A
 recent survey of U.S. foreign policy reveals a major change: For the 
first time in nearly five decades, a majority of Republicans say the 
United States should stay out of, rather than play an active role in, 
world affairs. The Chicago Council Survey,
 conducted by the Chicago Council on Global Affairs, found that the 
shift was led primarily by so-called Trump Republicans—the 47 percent of
 Republicans who held a very favorable view of Donald Trump.

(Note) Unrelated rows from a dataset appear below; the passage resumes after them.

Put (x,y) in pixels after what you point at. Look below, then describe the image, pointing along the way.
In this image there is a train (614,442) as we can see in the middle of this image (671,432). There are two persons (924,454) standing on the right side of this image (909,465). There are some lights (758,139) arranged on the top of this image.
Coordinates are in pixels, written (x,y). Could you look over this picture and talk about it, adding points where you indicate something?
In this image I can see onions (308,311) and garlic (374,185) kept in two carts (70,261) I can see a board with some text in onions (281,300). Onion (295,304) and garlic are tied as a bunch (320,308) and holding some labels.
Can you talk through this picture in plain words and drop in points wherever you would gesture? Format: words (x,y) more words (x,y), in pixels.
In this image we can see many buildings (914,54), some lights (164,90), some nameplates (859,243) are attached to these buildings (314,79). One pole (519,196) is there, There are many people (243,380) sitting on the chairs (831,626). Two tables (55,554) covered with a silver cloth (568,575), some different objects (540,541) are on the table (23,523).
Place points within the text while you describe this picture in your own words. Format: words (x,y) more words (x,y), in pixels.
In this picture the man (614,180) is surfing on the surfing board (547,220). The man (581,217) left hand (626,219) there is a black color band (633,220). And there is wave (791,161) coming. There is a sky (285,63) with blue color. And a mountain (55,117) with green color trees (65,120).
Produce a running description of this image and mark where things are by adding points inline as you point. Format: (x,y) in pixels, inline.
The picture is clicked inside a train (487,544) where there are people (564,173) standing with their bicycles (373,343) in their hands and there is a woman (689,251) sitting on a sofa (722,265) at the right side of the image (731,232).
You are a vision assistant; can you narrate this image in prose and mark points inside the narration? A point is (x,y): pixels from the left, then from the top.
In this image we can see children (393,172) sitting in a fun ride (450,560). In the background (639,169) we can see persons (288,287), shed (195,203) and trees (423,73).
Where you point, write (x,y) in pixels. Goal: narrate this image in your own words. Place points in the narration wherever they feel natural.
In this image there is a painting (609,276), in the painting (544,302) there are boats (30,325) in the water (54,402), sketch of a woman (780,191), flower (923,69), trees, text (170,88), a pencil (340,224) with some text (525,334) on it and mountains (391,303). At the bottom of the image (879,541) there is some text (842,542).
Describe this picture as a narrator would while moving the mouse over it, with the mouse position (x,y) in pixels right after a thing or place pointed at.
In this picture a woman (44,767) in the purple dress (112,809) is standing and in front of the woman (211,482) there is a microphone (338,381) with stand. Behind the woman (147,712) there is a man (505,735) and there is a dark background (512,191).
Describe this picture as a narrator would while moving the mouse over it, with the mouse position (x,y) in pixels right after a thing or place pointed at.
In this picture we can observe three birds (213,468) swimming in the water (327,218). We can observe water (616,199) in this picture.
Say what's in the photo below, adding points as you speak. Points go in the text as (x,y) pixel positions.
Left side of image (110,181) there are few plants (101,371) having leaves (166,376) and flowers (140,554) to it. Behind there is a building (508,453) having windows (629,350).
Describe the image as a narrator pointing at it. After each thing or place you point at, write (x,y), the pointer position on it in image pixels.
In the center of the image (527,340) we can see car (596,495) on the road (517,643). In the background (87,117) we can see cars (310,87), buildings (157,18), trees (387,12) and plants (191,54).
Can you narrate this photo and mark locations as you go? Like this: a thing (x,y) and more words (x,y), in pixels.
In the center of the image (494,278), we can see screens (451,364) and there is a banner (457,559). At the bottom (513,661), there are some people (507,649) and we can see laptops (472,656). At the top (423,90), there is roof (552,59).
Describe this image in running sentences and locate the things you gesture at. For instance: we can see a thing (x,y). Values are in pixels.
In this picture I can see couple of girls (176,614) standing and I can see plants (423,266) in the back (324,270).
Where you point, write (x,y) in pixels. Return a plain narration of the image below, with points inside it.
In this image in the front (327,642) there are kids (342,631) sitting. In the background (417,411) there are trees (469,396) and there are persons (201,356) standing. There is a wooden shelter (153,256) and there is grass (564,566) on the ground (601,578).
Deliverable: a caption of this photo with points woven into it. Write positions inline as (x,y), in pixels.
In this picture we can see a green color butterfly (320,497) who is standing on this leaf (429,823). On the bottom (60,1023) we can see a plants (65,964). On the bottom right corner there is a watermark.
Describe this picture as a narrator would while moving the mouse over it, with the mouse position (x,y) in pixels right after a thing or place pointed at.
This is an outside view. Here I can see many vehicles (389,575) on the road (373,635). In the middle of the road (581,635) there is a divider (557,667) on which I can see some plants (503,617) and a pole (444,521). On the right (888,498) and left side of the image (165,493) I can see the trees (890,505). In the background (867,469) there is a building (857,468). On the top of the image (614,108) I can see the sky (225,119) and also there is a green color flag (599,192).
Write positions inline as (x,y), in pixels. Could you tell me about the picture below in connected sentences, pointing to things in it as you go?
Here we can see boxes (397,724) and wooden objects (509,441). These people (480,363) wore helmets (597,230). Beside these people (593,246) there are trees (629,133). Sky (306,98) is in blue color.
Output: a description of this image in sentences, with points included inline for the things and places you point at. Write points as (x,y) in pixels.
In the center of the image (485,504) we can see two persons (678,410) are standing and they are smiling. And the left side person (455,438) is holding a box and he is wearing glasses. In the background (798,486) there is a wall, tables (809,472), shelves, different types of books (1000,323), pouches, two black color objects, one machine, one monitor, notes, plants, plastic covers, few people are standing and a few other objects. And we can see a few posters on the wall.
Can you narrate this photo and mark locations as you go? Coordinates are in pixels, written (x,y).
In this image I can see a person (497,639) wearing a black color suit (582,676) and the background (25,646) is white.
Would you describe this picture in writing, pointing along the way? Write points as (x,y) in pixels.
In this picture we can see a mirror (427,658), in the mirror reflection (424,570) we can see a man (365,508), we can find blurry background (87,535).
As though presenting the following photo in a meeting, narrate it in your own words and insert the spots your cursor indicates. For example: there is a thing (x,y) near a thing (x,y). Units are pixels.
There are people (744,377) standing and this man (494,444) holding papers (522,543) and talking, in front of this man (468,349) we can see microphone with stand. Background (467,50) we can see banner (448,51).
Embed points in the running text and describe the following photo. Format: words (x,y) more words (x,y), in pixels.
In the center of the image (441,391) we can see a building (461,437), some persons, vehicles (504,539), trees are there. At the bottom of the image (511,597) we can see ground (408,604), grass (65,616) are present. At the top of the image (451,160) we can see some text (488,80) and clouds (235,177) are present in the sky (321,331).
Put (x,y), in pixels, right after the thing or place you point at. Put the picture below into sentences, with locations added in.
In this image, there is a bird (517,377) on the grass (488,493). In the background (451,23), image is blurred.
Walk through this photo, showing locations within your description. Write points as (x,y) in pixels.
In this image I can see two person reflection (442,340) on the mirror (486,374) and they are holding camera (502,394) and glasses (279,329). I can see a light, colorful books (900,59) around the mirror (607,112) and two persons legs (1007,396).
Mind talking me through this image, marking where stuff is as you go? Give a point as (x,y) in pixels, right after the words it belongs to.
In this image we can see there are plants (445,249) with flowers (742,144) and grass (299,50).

Debates about America’s role in the world are hardly new; nor is the 
argument that Washington would be better off focusing on domestic 
issues. What seems new, however, is the concentration of people who hold
 those views not only in one party, but specifically within the 
pro-Trump wing of the GOP.
“It’s very important to understand that what’s happening is not some 
kind of secular change, or that America’s becoming more isolationist as a
 whole,” said Ivo Daalder, the CEO of the Chicago Council on Global 
Affairs, speaking on FP Live.
 “There is one major political force in this country, led by a singular 
individual, who has been able to mobilize a movement. Not that that 
sentiment didn’t exist, but it wasn’t this salient, and it wasn’t used 
as a means to mobilize political power. It is now—and that’s why it’s 
getting more attention.”
Daalder, who is also a former U.S. ambassador to NATO, explained why 
he felt Washington needed to overcome the Trump Republican consensus 
about not giving to Ukraine. “The United States needs to stand up, 
because we’re the only ones standing in the way of Ukraine losing—and it
 can lose the war. That would be a strategic disaster not just for 
Ukraine, not just for Europe, but frankly, for the United States. We’ve 
been here before. Big wars in Europe don’t end with the United States 
staying at home but with the United States getting involved in those big
 wars itself. That’s what happened in World War I. It’s what happened in
 World War II. What we want to do is to prevent World War III.”